DIRECTIONS FOR THIS TASK » Format the lines of all the records below as a numbered list, skipping blank lines. Leave the pictures out of your answer.

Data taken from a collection
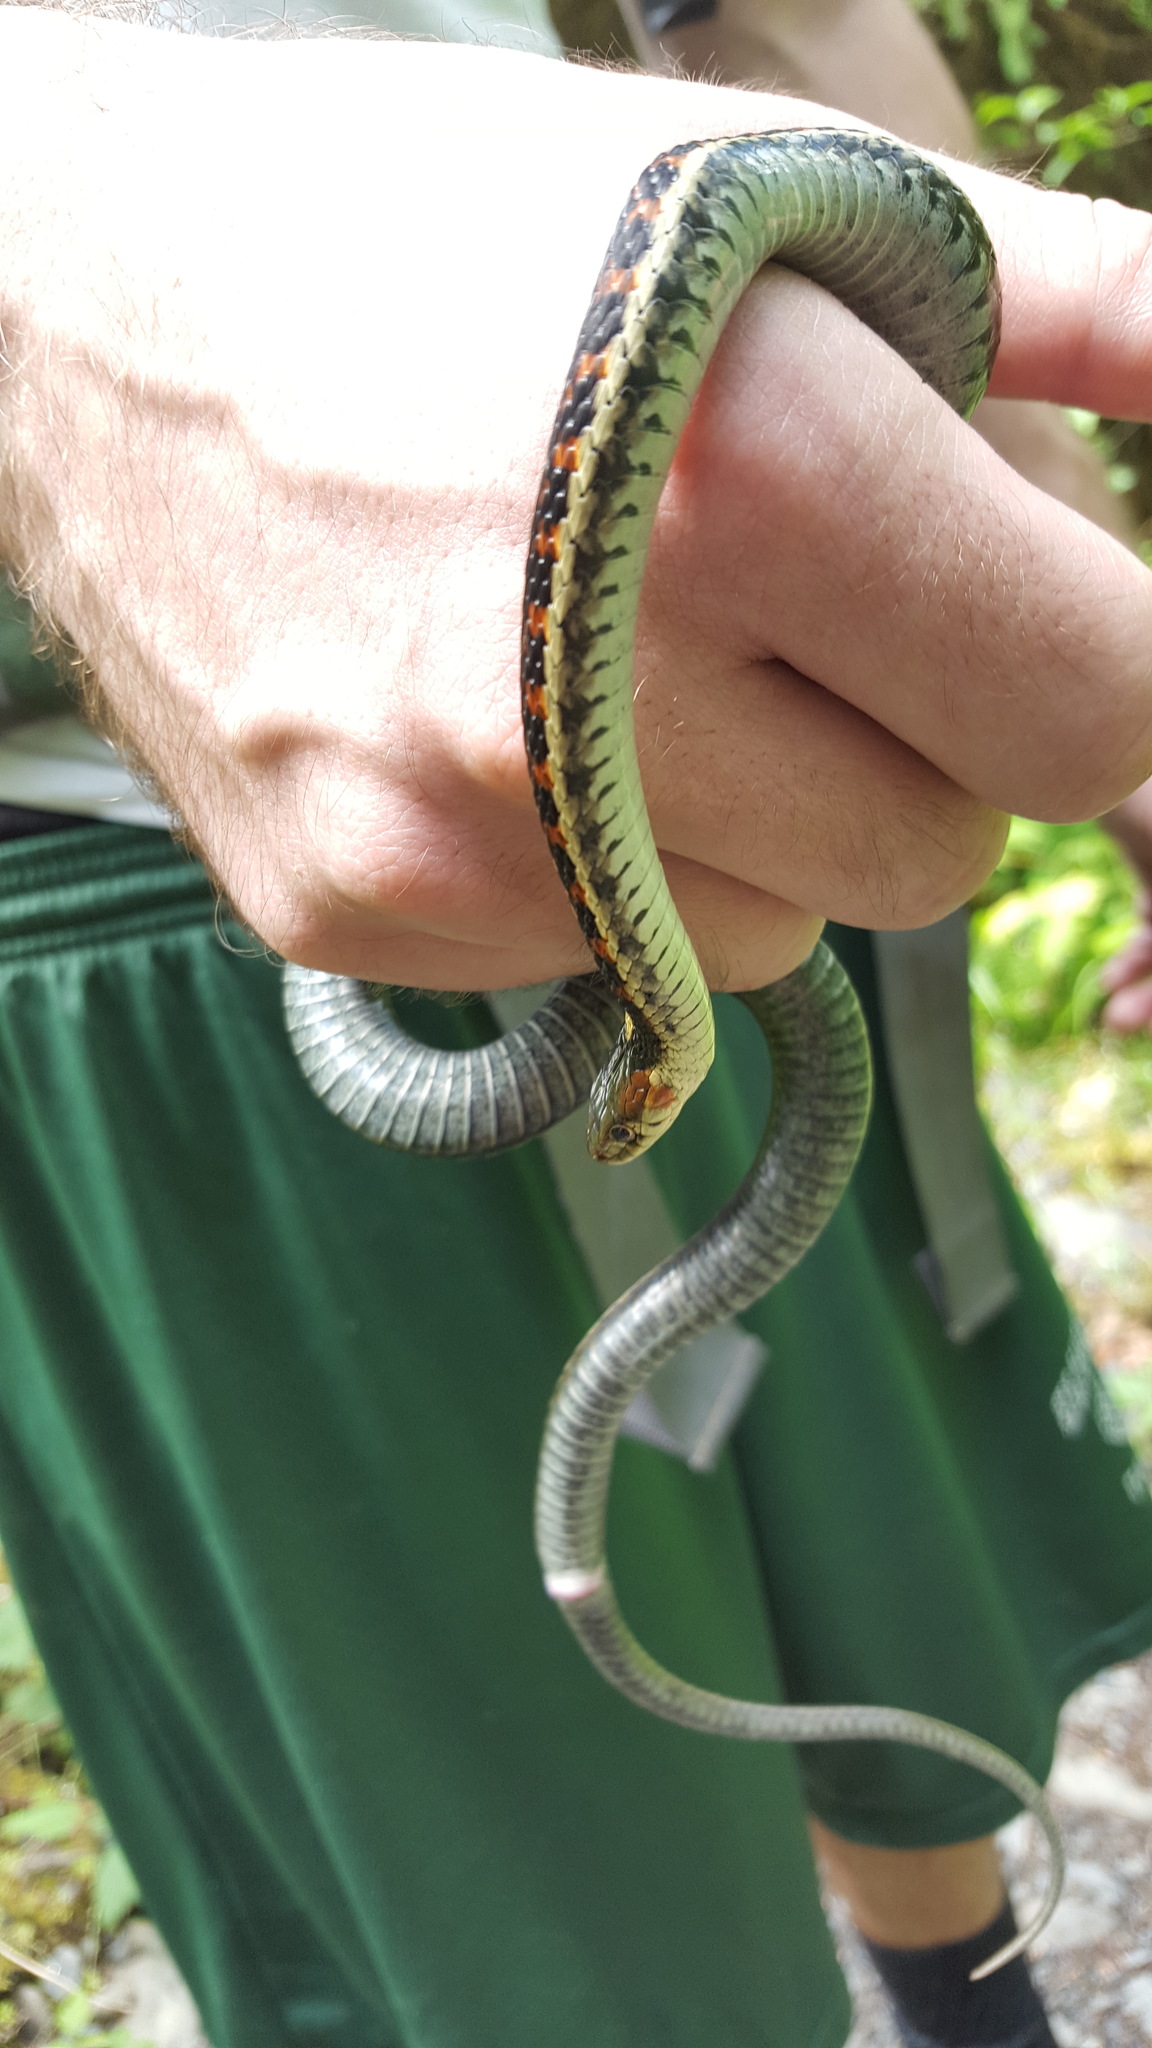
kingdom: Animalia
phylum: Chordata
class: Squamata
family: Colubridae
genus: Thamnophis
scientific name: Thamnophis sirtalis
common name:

RESPONSE BELOW »
1. kingdom: Animalia
2. phylum: Chordata
3. class: Squamata
4. family: Colubridae
5. genus: Thamnophis
6. scientific name: Thamnophis sirtalis
7. common name:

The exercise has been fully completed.